小切手とは

 多額で大量の現金の移動は労力を要し、盗難の危険が伴います。そこで額面を入れた一枚の「小切手」を現金の代わりとする仕組です。小切手を作成して使用する際には、その金額に見合うだけの資金をいつでも支払えることが必要です。

手形とは

 手形は小切手と違い、作成した時点で金額に見合った資金がなくとも、手形を振り出す会社等の信用力で支払いを先に延ばすことができる点が特徴です。先の特定日の支払いを約束とし、現実の出金を先に延ばす手段となります。よって手形には代金の支払いと信用取引という二つの機能があることになります。
 また、手形は定めた期限(支払期日)には必ず支払わなければなりません。もし期日に資金を用意できなかった場合(不渡り)は、その社会的な信用を失うことになります。そして6ヶ月以内に2回不渡りを出した場合、銀行との取引が出来なくなり(銀行取引停止処分)事実上の倒産となります。

小切手・手形・を振り出すには

 手形法・小切手法によれば、誰でもどんな用紙でも必要事項を漏れなく記載してあれば有効に振り出すことができますが、現実には銀行で交付する手形用紙(統一手形用紙)や小切手用紙しか振り出せないようになっています。
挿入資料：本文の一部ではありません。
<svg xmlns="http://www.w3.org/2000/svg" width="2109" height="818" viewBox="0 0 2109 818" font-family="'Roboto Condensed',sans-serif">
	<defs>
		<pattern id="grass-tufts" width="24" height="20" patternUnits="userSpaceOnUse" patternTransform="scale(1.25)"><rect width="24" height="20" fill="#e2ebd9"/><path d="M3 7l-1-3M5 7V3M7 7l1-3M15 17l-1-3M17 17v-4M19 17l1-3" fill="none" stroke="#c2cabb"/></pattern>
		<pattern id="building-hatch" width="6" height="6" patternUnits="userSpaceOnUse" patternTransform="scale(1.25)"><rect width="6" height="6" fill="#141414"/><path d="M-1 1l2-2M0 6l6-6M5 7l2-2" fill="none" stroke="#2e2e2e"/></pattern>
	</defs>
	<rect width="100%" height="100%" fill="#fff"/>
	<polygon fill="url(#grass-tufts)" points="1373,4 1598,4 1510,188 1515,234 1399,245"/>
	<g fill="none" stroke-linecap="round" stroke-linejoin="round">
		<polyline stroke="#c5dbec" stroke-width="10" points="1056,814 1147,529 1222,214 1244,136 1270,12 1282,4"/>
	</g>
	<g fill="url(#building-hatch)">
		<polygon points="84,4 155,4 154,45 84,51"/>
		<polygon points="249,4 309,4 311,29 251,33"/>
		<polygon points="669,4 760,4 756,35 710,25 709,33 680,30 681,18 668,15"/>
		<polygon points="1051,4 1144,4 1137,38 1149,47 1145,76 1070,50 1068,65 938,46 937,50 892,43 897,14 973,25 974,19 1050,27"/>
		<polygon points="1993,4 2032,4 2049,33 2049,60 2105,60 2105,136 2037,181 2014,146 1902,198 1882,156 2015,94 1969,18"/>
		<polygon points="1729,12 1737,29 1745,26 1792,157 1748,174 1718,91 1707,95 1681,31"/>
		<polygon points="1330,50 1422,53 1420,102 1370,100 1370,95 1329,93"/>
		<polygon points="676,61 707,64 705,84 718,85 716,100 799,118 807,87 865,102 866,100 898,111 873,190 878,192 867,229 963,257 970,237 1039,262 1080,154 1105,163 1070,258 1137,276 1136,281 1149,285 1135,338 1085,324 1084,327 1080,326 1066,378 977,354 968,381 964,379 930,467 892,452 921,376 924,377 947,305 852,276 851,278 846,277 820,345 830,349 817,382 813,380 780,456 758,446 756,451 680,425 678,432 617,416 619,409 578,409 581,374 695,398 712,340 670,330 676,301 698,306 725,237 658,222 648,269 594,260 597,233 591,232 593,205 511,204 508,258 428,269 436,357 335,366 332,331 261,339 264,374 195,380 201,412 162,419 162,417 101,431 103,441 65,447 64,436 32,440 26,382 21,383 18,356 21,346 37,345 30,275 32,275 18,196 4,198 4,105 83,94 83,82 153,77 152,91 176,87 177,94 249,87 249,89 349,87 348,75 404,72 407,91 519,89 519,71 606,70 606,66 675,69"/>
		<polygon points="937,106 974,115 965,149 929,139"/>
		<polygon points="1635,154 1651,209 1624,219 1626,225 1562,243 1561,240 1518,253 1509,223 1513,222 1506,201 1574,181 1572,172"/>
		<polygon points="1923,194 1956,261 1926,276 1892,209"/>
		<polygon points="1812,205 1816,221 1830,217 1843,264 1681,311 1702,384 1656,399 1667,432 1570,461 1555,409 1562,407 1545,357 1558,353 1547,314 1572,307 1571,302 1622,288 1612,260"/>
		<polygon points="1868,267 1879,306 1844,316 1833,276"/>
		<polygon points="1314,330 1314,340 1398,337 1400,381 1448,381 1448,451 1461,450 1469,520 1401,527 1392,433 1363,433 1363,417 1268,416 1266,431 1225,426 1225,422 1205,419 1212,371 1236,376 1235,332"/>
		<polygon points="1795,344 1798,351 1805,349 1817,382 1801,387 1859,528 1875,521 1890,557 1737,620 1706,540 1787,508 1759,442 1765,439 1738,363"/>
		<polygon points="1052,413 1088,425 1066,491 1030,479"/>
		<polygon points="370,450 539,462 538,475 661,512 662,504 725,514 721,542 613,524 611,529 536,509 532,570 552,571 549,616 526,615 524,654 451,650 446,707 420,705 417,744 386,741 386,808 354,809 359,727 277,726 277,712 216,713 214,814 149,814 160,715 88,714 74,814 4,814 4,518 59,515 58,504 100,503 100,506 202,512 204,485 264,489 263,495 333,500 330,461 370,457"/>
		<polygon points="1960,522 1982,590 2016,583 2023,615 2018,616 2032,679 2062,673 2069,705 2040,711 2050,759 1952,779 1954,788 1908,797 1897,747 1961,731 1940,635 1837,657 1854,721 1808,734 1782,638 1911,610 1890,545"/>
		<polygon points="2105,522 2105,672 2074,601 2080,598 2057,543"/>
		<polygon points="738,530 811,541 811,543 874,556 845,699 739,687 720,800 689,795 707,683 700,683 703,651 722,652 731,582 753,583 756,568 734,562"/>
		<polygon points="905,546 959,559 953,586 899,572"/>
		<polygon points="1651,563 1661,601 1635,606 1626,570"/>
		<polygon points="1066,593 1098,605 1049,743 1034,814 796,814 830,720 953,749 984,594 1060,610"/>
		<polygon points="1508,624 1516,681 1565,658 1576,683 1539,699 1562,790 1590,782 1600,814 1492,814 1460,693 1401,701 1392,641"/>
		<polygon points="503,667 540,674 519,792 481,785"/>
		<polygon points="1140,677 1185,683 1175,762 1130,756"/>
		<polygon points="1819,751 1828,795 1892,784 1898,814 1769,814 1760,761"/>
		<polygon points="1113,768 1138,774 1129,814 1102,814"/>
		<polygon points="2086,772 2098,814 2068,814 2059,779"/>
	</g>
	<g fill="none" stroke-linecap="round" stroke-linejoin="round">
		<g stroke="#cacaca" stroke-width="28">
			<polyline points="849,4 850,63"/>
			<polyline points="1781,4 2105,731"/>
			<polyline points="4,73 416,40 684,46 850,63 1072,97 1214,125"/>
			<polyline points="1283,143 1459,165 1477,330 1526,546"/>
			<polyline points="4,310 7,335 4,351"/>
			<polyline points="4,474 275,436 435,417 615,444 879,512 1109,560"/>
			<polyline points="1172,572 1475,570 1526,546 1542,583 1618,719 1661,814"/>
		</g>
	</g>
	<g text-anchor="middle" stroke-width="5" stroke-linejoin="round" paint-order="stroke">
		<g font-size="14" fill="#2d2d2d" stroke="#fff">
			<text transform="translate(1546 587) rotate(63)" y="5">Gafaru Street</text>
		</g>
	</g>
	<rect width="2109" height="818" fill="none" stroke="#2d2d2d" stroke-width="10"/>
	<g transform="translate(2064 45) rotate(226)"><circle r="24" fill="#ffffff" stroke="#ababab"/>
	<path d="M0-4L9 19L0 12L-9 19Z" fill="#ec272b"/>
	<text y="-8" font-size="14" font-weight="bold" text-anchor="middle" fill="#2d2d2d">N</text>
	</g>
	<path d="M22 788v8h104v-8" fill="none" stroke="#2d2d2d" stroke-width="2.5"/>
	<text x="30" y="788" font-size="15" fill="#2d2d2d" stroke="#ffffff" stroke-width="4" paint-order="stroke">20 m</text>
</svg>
 そのためには、まず銀行に行って取引(当座勘定取引)の申し込みをし、口座(当座預金口座)をつくらなければなりません。銀行は当座勘定取引の申込みを受けると、申込み者の信用を調査し取引資格を判断します。そして問題なしとされた場合のみ、必要書類を提出のうえ手形用紙や小切手用紙を銀行から購入し、初めて手形・小切手を振り出すことができるようになります。